Emboldened by the monitors' first visit, about 70,000 Homs protesters marched toward the city center Tuesday where security forces fired shots and teargas at them, activists said.

The military withdrew some tanks shortly before the monitors arrived, in what the activists called a ploy to persuade the monitors that the city was calm. Video on the Internet showed monitors confronted by residents imploring them to venture further into Baba Amr as gunfire crackled around them.

Some fearful residents shouted "We want international protection" at the monitors in a video posted on YouTube.

The monitors were due to make a second tour of Homs on Wednesday. Crowds have pleaded for them to get a thorough look at the most violent neighborhoods. Tens of thousands of protesters gathered Tuesday in the Khalidiya district - one of those yet to be visited by monitors.

One activist held up a sign that read: "We are afraid (that)when the monitors leave, they will kill and bury us."

The observers' visit is the first international intervention on the ground in Syria since the uprising began and protesters hope what they witness will prompt world powers to take more decisive action against Assad.
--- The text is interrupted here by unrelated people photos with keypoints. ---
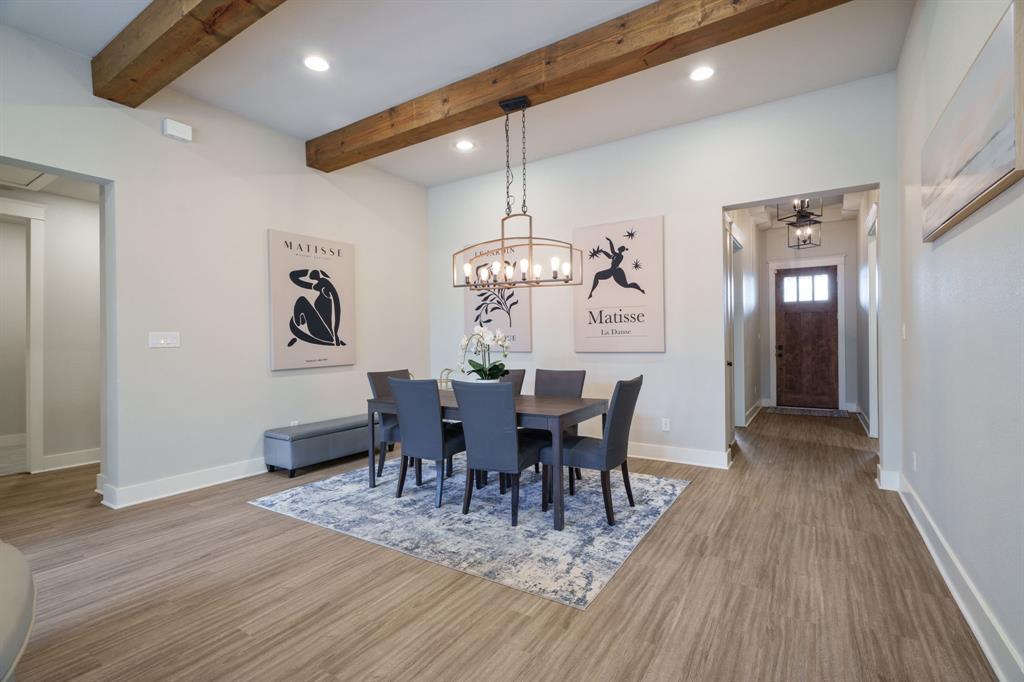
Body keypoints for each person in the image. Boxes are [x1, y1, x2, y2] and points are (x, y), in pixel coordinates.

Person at [286, 269, 345, 347]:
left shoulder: (325, 287)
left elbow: (337, 311)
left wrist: (335, 333)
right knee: (302, 302)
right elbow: (297, 280)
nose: (315, 284)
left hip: (324, 333)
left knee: (302, 301)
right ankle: (300, 322)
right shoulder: (323, 288)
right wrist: (306, 272)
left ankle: (298, 324)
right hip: (324, 333)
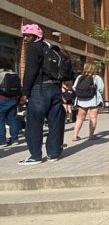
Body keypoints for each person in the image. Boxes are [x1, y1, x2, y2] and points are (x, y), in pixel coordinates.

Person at [18, 24, 65, 164]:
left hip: (40, 89)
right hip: (55, 87)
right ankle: (54, 153)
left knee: (34, 123)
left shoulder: (34, 47)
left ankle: (35, 156)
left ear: (35, 36)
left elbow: (30, 71)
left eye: (27, 36)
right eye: (24, 36)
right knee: (55, 121)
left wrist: (25, 92)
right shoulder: (50, 46)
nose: (25, 39)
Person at [72, 62, 104, 141]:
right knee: (93, 118)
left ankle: (75, 136)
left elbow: (74, 87)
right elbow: (101, 89)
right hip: (93, 100)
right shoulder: (96, 78)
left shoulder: (80, 77)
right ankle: (91, 135)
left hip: (81, 100)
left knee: (79, 118)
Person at [0, 56, 21, 147]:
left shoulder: (0, 74)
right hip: (13, 100)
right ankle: (15, 139)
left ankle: (2, 141)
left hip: (1, 99)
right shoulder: (14, 73)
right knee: (13, 120)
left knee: (1, 121)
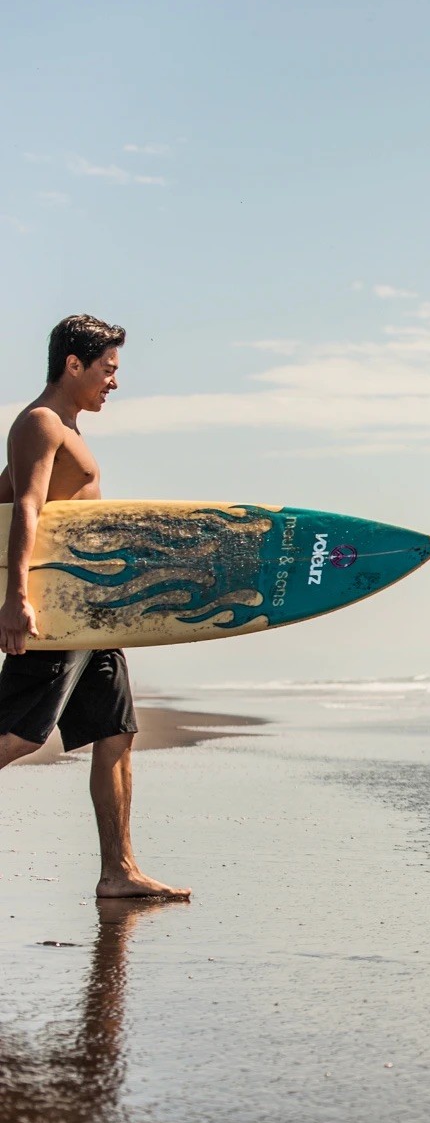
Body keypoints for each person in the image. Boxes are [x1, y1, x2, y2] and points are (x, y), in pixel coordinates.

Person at [0, 315, 188, 899]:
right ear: (72, 365)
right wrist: (15, 600)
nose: (114, 383)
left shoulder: (64, 429)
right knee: (18, 735)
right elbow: (27, 509)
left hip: (97, 612)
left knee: (115, 732)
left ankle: (119, 871)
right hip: (57, 607)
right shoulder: (39, 423)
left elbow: (4, 495)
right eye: (108, 370)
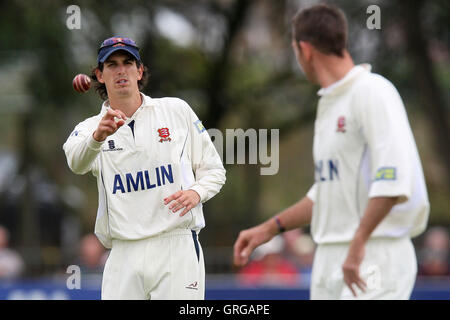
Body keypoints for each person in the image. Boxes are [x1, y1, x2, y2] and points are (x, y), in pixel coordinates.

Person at [233, 4, 430, 300]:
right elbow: (326, 192)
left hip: (372, 254)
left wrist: (358, 244)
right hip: (332, 256)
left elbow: (392, 180)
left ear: (305, 50)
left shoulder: (373, 91)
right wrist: (269, 229)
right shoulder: (331, 103)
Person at [63, 36, 226, 299]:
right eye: (112, 65)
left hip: (176, 244)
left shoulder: (176, 111)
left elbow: (214, 170)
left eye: (128, 63)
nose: (121, 70)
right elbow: (76, 163)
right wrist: (97, 137)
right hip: (123, 251)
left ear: (139, 71)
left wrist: (196, 192)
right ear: (99, 75)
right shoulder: (89, 128)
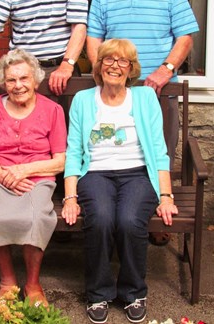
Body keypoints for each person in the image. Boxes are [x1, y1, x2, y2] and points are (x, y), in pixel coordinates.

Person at [86, 0, 198, 246]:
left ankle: (154, 218)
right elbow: (94, 38)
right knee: (113, 154)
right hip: (112, 92)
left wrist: (165, 69)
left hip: (158, 91)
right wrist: (100, 73)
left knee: (157, 151)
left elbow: (185, 37)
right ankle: (109, 215)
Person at [62, 38, 178, 323]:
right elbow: (74, 151)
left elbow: (159, 152)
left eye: (122, 61)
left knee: (128, 220)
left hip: (137, 174)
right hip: (96, 174)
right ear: (99, 67)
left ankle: (133, 292)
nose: (115, 66)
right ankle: (98, 293)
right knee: (100, 218)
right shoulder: (82, 100)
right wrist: (70, 197)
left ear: (131, 68)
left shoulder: (145, 98)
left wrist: (166, 195)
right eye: (109, 60)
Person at [0, 48, 67, 305]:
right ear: (4, 82)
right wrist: (3, 175)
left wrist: (25, 170)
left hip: (37, 177)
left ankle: (33, 284)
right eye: (11, 80)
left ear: (35, 80)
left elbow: (61, 160)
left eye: (24, 78)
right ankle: (7, 281)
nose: (18, 85)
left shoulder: (52, 111)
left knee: (36, 218)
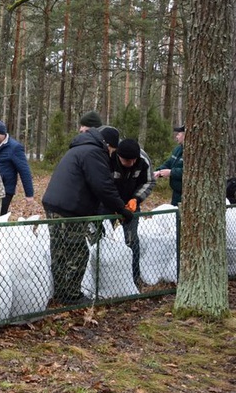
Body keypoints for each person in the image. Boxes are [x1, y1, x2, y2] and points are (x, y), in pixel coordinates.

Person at [41, 127, 133, 305]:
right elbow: (103, 186)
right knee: (78, 252)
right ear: (109, 146)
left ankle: (61, 291)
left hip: (54, 203)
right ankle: (72, 295)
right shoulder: (94, 153)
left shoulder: (80, 148)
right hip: (70, 209)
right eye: (113, 150)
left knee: (59, 250)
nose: (113, 154)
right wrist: (122, 209)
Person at [108, 138, 155, 285]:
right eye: (127, 161)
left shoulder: (143, 159)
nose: (132, 164)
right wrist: (115, 205)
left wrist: (136, 199)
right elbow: (103, 185)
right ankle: (102, 277)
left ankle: (134, 278)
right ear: (119, 156)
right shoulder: (108, 159)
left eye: (134, 160)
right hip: (109, 204)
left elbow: (149, 181)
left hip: (131, 205)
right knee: (100, 237)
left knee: (132, 239)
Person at [0, 120, 34, 215]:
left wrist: (29, 194)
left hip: (5, 190)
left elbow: (24, 171)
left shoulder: (15, 148)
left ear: (2, 134)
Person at [153, 125, 185, 206]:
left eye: (178, 134)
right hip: (176, 193)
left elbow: (189, 172)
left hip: (187, 193)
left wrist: (171, 172)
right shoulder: (177, 149)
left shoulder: (192, 152)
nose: (176, 136)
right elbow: (169, 163)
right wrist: (159, 171)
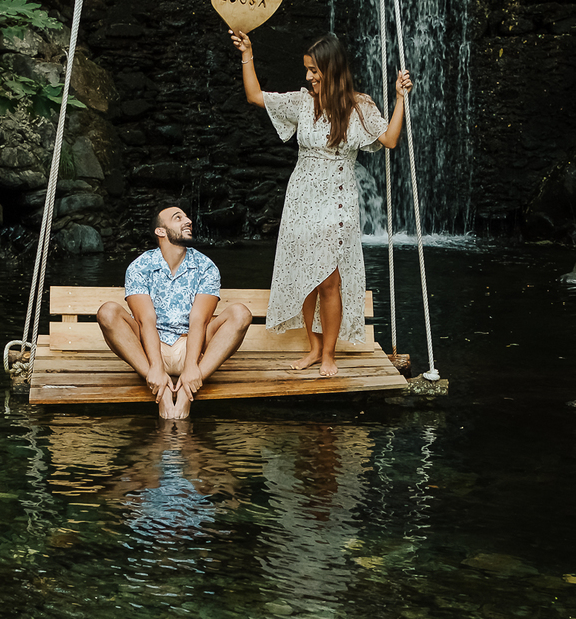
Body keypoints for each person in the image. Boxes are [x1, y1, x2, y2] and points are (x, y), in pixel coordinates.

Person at [229, 29, 412, 377]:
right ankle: (314, 349)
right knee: (306, 276)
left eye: (314, 70)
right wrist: (247, 52)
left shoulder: (359, 106)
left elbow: (388, 138)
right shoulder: (302, 103)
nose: (309, 77)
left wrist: (400, 98)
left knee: (329, 280)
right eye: (307, 70)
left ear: (332, 68)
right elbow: (255, 96)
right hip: (301, 198)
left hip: (337, 200)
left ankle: (329, 354)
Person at [97, 203, 252, 419]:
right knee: (108, 312)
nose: (188, 221)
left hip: (194, 349)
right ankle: (160, 387)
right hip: (149, 351)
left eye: (187, 218)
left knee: (240, 313)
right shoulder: (139, 266)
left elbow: (199, 319)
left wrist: (191, 369)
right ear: (160, 231)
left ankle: (187, 390)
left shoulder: (206, 267)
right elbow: (145, 321)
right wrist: (156, 368)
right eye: (178, 218)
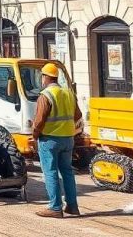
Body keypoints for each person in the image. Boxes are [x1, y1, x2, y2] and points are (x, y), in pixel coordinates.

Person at [30, 62, 82, 218]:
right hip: (68, 139)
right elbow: (77, 115)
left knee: (50, 172)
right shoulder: (68, 93)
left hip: (50, 140)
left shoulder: (45, 95)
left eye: (42, 77)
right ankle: (72, 206)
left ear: (45, 77)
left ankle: (55, 207)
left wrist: (34, 136)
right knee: (67, 172)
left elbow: (39, 122)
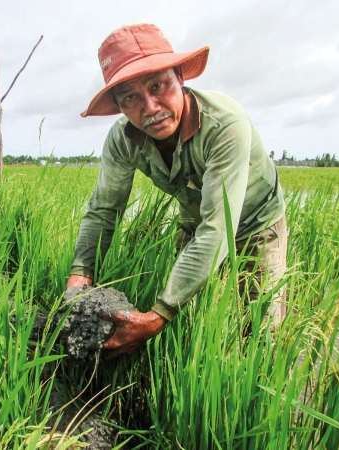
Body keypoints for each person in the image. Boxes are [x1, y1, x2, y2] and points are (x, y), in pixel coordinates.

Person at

The Syrian leader says he is fighting an insurgency by armed terrorists, and that most of the violence has been aimed at the security forces who have lost some 2,000 men.

International journalists are mostly barred from Syria, making it difficult to confirm accounts from conflict zones.

Activist reports just before the monitors arrived Tuesday said up to a dozen tanks were seen leaving Baba Amr and others were being hidden to fashion an impression of relative normality in the city while observers were around.

Armed insurgency is eclipsing civilian protest in Syria. Many fear a slide to sectarian war between the Sunni Muslim majority, the driving force of the protest movement, and minorities that have mostly stayed loyal to the government, particularly the Alawite sect to which Assad belongs.

Analysts say the Arab League is anxious to avoid civil war. Western powers have shown no desire to intervene militarily in a volatile region of Middle East conflict. The U.N. Security Council is split, with Russia - a major arms supplier to Assad - and China opposed to any hint of military intervention.

Assad's opponents appear divided on aims and tactics. He still has strong support in important areas, including Damascus and the second city Aleppo, and maintains an anti-Israel alliance with Iran.